Provided text:
┌────────
Specifically, the tyre according to the invention, the structure of
which results in lightening thereof, could, in some cases of usage
or types of running, result in a geometric change in the bead
region which could potentially be harmful to the performance of the
tyre in terms of endurance. The presence of a retention
reinforcement as proposed makes it possible to delay or even
prevent such a geometric change. Advantageously too according to
the invention, the retention reinforcement consists of a layer of
textile reinforcing elements of the aliphatic polyamide type.
[0053] Advantageously according to the invention, the bead wires
are bead-wire bundles, that is to say bead wires formed from an
assembly of rubberized threads wound around a form, preferably of
hexagonal shape.
[0054] According to one embodiment of the invention, notably for
further improving the performance in terms of endurance of the
tyre, the carcass reinforcement is formed of cords, the structure
of which is heavily penetrated with rubber compounds. These may for
example be cords the construction of which increases the
penetrability thereof with rubber compounds. They may also be cords
into which rubber compounds are introduced during the manufacture
of the cords themselves. They are then for example cords having at
least two layers, at least one internal layer being sheathed with a
layer consisting of a rubber composition which is not
crosslinkable, is crosslinkable or is crosslinked, preferably based
on at least one diene elastomer.
[0055] According to a variant embodiment of the invention, the
crown reinforcement of the tyre is formed of at least two working
crown layers of inextensible reinforcing elements, crossed from one
layer to the other, forming, with the circumferential direction,
angles of between 10.degree. and 45.degree..
[0056] According to other variant embodiments of the invention, the
crown reinforcement further comprises at least one layer of
circumferential reinforcing elements.
└────────
Supplied information:
┌────────
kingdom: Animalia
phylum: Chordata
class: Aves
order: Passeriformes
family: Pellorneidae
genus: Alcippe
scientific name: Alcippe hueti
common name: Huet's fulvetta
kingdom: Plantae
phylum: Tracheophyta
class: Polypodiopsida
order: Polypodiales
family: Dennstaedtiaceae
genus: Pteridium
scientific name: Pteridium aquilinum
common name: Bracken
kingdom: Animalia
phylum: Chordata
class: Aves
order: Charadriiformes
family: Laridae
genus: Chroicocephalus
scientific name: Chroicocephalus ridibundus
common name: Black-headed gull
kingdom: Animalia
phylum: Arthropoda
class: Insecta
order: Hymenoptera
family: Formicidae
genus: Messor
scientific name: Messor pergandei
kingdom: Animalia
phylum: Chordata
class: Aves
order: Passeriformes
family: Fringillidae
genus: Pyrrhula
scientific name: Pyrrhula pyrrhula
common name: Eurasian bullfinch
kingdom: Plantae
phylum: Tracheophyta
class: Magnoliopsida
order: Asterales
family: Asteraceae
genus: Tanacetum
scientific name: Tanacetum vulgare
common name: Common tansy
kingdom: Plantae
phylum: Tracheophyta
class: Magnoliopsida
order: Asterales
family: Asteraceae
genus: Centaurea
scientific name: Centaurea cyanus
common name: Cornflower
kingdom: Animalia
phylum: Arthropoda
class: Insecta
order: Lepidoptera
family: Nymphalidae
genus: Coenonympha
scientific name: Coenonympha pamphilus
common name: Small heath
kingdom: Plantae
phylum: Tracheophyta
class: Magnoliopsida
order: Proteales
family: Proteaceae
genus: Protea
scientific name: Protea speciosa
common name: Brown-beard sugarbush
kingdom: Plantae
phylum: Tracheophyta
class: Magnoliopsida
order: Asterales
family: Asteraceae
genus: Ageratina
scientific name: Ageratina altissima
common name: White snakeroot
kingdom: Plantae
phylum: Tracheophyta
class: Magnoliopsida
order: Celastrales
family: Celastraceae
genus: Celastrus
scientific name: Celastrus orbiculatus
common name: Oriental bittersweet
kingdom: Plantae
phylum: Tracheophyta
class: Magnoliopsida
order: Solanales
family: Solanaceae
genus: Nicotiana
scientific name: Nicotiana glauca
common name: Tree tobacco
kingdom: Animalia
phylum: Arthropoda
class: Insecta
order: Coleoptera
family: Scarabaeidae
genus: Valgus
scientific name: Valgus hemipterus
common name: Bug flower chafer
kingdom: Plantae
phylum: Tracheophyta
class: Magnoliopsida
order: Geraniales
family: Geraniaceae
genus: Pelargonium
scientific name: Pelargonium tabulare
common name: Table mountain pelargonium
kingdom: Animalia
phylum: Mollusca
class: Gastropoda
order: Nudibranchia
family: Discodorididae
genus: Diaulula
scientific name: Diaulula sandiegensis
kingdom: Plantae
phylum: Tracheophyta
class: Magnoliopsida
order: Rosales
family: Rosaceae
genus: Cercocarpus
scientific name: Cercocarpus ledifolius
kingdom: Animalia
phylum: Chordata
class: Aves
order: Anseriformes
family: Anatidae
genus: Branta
└────────
Problems to solve:
1) List every bracketed paragraph number that appears in the tire patent excerpt.
2) Carry the tire patent excerpt forward, starting right after its final sentence.

Answers to the problems:
1) [0053], [0054], [0055], [0056]

2)
[0057] One preferred embodiment of the invention also plans for the
crown reinforcement to be supplemented radially on the outside by
at least one additional layer, referred to as a protective layer,
of reinforcing elements, referred to as elastic reinforcing
elements, oriented relative to the circumferential direction with
an angle of between 10.degree. and 45.degree. and in the same
direction as the angle formed by the inextensible elements of the
working layer radially adjacent to it.
[0058] The protective layer may have an axial width less than the
axial width of the narrowest working layer. Said protective layer
may also have an axial width greater than the axial width of the
least wide working layer, such that it covers the edges of the
least wide working layer and, if the radially uppermost layer is
the least wide layer, such that it is coupled, in the axial
extension of the additional reinforcement, to the widest working
crown layer over an axial width, and is then decoupled in an
axially outer position from said widest working layer by profiled
elements with a thickness of at least 2 mm. In the aforementioned
case, the protective layer formed by elastic reinforcing elements
may, on the one hand, be decoupled if required from the edges of
said least wide working layer by profiled elements with a thickness
substantially less than the thickness of the profiled elements
separating the edges of the two working layers, and, on the other
hand, have an axial width less than or greater than the axial width
of the widest crown layer.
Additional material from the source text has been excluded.